Siesta Key took the formula of The Hills—namely, extremely empty-headed people taking sips from drinks with straws and staring at each other in silence—and translated it to the sunny shores of Siesta Key, Florida. To fully appreciate Siesta Key, you must know its absolutely bonkers origin story. The show, at least at first, centers around a local rich jerk named Alex Kompothecras. If you pay close attention, you’ll notice that his father is listed as one of the show’s executive producers. That’s right: Daddy bought him his own reality show.
Before the show even debuted, it was the subject of controversy due to Kompothecras’ association with a group of men who had created a viral video where they dragged a shark behind their boat—an act that many decried as animal cruelty. There was talk of boycotting the show and MTV even went so far as to cancel the show’s premiere party.

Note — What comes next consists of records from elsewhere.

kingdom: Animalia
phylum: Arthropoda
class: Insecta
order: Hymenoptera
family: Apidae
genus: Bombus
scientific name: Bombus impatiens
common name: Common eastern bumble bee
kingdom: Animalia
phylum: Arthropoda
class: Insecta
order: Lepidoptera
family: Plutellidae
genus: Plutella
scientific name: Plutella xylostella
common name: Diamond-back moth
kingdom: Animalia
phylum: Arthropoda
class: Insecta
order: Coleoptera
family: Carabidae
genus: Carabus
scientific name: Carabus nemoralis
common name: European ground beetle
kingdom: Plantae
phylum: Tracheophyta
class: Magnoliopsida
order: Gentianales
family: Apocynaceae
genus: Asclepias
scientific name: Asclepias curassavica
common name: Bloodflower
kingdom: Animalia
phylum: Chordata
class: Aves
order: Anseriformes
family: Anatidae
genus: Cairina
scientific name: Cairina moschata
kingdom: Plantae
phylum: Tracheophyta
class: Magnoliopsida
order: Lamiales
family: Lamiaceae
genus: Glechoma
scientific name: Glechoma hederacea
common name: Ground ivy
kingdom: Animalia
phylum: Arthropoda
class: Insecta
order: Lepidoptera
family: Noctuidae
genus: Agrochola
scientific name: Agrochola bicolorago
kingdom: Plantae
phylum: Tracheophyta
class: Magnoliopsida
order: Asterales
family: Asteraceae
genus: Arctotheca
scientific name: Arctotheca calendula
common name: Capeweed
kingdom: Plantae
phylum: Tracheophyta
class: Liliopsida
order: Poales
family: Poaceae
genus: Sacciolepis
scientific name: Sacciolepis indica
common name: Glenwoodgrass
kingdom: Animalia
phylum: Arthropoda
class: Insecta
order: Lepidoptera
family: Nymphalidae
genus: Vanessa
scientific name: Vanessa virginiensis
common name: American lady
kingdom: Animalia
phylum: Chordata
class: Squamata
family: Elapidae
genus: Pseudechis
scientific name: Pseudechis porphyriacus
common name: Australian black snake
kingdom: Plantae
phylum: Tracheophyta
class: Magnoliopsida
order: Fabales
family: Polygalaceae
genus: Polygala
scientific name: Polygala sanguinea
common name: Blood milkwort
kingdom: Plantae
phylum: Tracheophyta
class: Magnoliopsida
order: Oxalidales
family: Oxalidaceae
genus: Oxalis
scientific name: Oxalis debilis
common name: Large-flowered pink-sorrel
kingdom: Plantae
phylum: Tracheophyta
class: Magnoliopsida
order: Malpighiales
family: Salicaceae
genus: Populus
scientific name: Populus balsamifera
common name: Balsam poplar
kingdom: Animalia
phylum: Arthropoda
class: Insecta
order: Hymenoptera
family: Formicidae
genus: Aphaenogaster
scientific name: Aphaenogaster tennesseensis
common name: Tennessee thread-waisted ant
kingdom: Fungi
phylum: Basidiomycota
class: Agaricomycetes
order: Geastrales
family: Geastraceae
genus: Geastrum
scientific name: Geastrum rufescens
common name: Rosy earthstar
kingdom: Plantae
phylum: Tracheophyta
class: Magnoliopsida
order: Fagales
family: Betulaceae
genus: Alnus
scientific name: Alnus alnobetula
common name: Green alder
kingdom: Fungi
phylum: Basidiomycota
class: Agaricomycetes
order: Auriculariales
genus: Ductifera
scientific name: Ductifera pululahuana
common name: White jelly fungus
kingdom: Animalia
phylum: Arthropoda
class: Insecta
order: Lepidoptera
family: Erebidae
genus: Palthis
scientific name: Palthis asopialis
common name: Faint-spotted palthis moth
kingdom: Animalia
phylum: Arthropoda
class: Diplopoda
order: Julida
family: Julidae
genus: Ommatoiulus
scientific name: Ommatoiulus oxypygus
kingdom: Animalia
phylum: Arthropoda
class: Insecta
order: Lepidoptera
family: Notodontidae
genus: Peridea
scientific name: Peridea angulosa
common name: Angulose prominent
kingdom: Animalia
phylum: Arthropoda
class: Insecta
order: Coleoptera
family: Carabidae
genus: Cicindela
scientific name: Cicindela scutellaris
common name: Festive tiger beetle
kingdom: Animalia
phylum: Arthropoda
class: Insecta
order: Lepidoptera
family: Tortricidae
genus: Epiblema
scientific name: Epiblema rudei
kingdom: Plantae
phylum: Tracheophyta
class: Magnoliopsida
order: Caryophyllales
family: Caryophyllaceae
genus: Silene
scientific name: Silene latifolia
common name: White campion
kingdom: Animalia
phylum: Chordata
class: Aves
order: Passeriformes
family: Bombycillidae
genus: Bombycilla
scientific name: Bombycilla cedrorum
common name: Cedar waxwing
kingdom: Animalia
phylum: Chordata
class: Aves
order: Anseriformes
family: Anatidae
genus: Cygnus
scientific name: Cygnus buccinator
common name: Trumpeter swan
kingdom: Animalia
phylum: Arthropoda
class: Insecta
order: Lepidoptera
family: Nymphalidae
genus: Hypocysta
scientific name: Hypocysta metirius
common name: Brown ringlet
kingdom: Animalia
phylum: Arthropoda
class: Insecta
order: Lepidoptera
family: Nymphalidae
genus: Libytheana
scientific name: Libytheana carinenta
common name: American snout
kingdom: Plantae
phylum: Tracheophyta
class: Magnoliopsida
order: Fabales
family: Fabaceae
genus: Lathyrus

MTV aired the show regardless, and it became a hit—but that didn’t mean that Kompothecras was out of hot water. In 2020, some of his old social media posts that used extremely problematic language surfaced, and MTV parted way with the Kompothecras family—but not amicably. Producers edited Alex out of the second half of the show’s third season, and his family has been exploring their legal options since.
However, the drama onscreen often fails to measure up to the behind-the-scenes drama—which is not to say that Siesta Key isn’t without its charms. It has all the hallmarks of great reality TV: toxic relationships, backstabbing friends, a stunning setting, grand displays of obscene wealth, and drinking problems. The cast of Siesta Key loves to party way more than anyone on The Hills ever did…and it’s vulgar to admit, but it adds to the show. However, they also do love to stare at each other through extended silences on camera when the going gets tough.
Is it hyperbolic to compare The Hills to The Godfather II? One is a spin-off and one is a sequel, but many would agree that both surpass their antecedents. The Hills took the best stars from Laguna Beach and somehow threw them in with a cast that was just as good, if not better, than them. Laguna Beach may have done it first, but The Hills did it best, and created a number of cultural touchstones in the process. Where would we be without Audrina’s dead eyes, Spencer and Heidi’s crystals, and LC’s mascara smears?
For six seasons, The Hills followed Lauren Conrad (and later, Kristen Cavallari) and her friends as they navigated extremely dumb jobs, roommate and friend tiffs, and nights out at Les Deux, the Hollywood nightclub whose name they constantly mispronounced. Many claimed it as a guilty pleasure, and it didn’t take long for it to surpass the popularity of its predecessor.
Moreso than any of its contemporaries, The Hills seemed to blur the lines between reality and scripted TV. Critics often came at the show for this reason and called its plotlines contrived. However, The Hills also had the audacity to embrace that criticism and lampoon it in the final moments of the show’s finale. Cameras revealed the final farewell scene between two of the cast members had been fake. Producers had shot it in a backlot, in front of a Hollywood Hills backdrop. It was a self-referential stroke of genius, and the perfect cap off to a six-season run that managed to be entertaining despite the fact that the cast spent so much time staring at each other awkwardly without saying anything.